A MULTISCALE MODEL OF CELL ADHESION AND MIGRATION ON EXTRACELLULAR MATRICES OF DEFINED STIFFNESS AND ADHESIVITY

摘要

Eukaryotic cells actively respond to variations in ligand density and stiffness of their extracellular matrix (ECM). This cell-ECM relationship plays an important role in regulating cell migration, wound healing, tumor invasion and metastasis. A better understanding of these mechanosenstive responses requires more rigorous models of the relationships between ECM biophysical properties, mechanotransductive signals, assembly of contractile and adhesive structures, and cell migration. We have developed a novel multiscale model of cell migration on ECMs of defined biophysical properties that integrates local activation of intracellular biochemical signals and force generation with adhesion dynamics at the cell-ECM interface and protrusion dynamics at the front of the cell. We capture the mechanosensitivity of individual cellular components by dynamically coupling ECM properties to the activation of Rho and Rac GTPases in specific regions of the cell with actin-myosin contractility, adhesive bond formation and rupture at the cell-ECM interface, and cell-level behaviors such as extension and retraction of migratory processes.
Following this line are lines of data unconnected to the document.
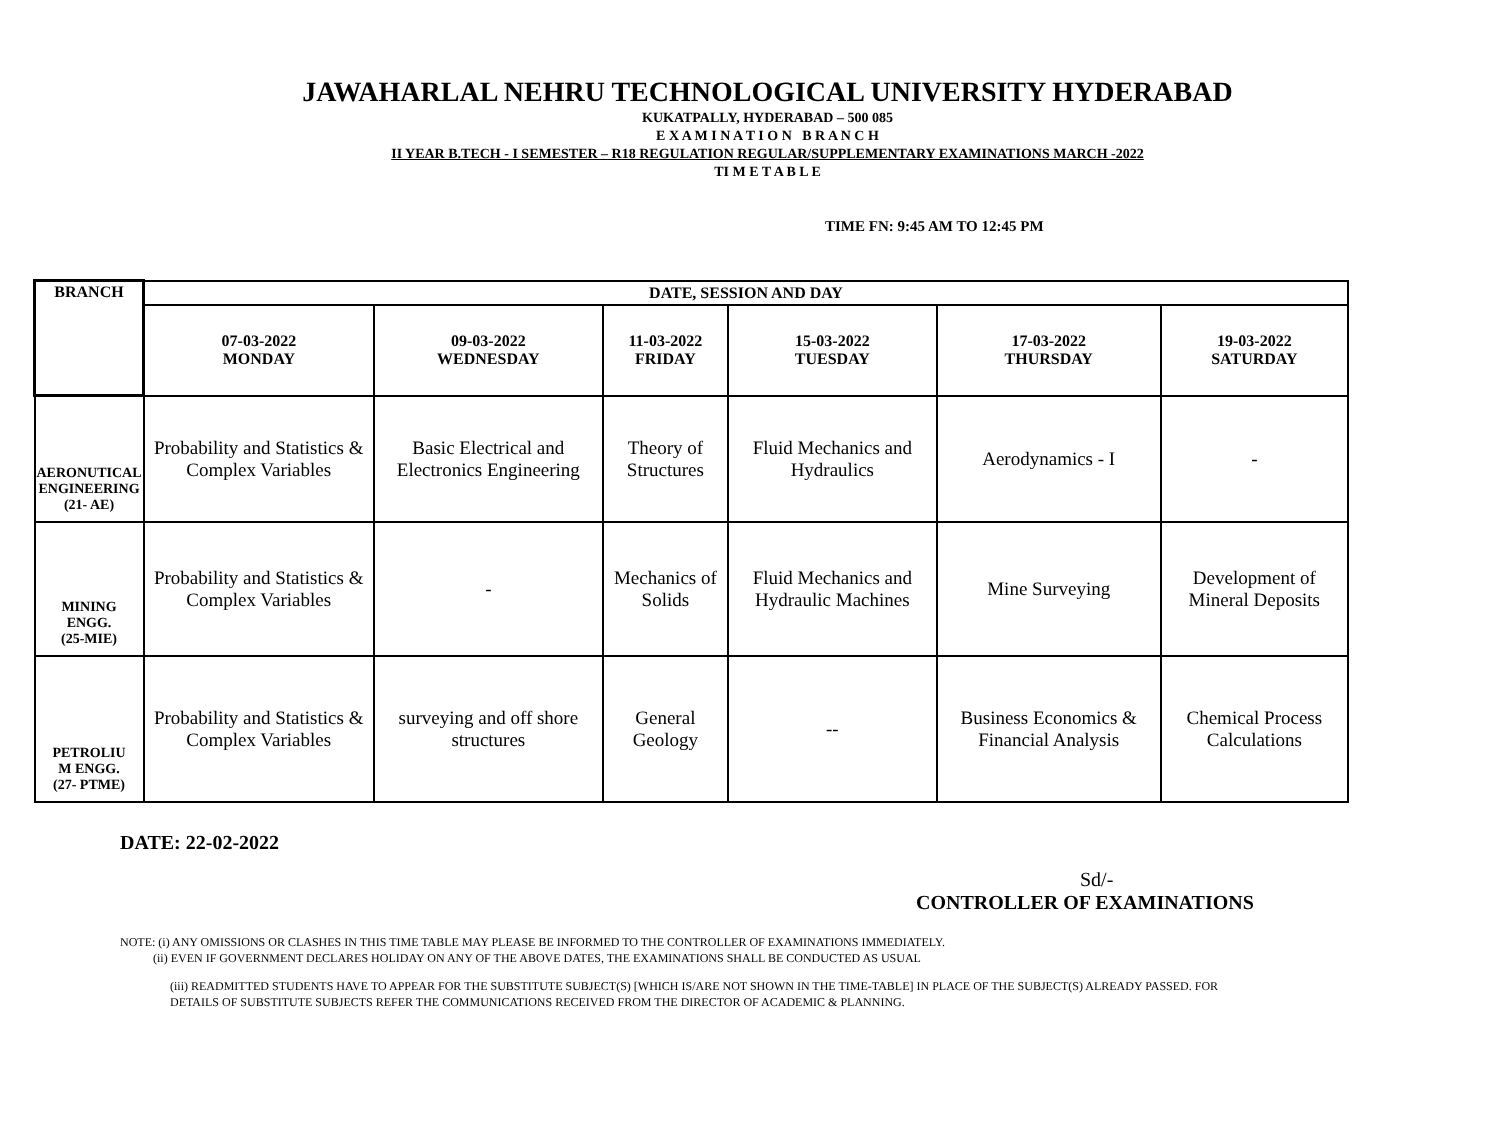JAWAHARLAL NEHRU TECHNOLOGICAL UNIVERSITY HYDERABAD
KUKATPALLY, HYDERABAD – 500 085
E X A M I N A T I O N B R A N C H
II YEAR B.TECH - I SEMESTER – R18 REGULATION REGULAR/SUPPLEMENTARY EXAMINATIONS MARCH -2022
TI M E T A B L E
TIME FN: 9:45 AM TO 12:45 PM
| BRANCH | DATE, SESSION AND DAY | | | | | |
| --- | --- | --- | --- | --- | --- | --- |
| | 07-03-2022 MONDAY | 09-03-2022 WEDNESDAY | 11-03-2022 FRIDAY | 15-03-2022 TUESDAY | 17-03-2022 THURSDAY | 19-03-2022 SATURDAY |
| AERONUTICAL ENGINEERING (21- AE) | Probability and Statistics & Complex Variables | Basic Electrical and Electronics Engineering | Theory of Structures | Fluid Mechanics and Hydraulics | Aerodynamics - I | - |
| MINING ENGG. (25-MIE) | Probability and Statistics & Complex Variables | - | Mechanics of Solids | Fluid Mechanics and Hydraulic Machines | Mine Surveying | Development of Mineral Deposits |
| PETROLIU M ENGG. (27- PTME) | Probability and Statistics & Complex Variables | surveying and off shore structures | General Geology | -- | Business Economics & Financial Analysis | Chemical Process Calculations |
DATE: 22-02-2022
Sd/-
CONTROLLER OF EXAMINATIONS
NOTE: (i) ANY OMISSIONS OR CLASHES IN THIS TIME TABLE MAY PLEASE BE INFORMED TO THE CONTROLLER OF EXAMINATIONS IMMEDIATELY.
(ii) EVEN IF GOVERNMENT DECLARES HOLIDAY ON ANY OF THE ABOVE DATES, THE EXAMINATIONS SHALL BE CONDUCTED AS USUAL
(iii) READMITTED STUDENTS HAVE TO APPEAR FOR THE SUBSTITUTE SUBJECT(S) [WHICH IS/ARE NOT SHOWN IN THE TIME-TABLE] IN PLACE OF THE SUBJECT(S) ALREADY PASSED. FOR DETAILS OF SUBSTITUTE SUBJECTS REFER THE COMMUNICATIONS RECEIVED FROM THE DIRECTOR OF ACADEMIC & PLANNING.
Our model predicts for the first time recently reported transitions from filopodial to "stick-slip" to gliding motility on ECMs of increasing stiffness, previously observed biphasic dependences of migration speed on ECM stiffness and ligand density, and our own new high-resolution measurements of mechanosensitive protrusion dynamics during cell motility. The model also provides a mechanistic explanation of how the tendency of the cell to polarize might affect the biphasic dependence of cell migration speed on ECM stiffness. This model enables us to individually probe various parameters that affect cell-ECM interaction and simulate the cell migration response under extracellular conditions that may not be readily accessible in experiments.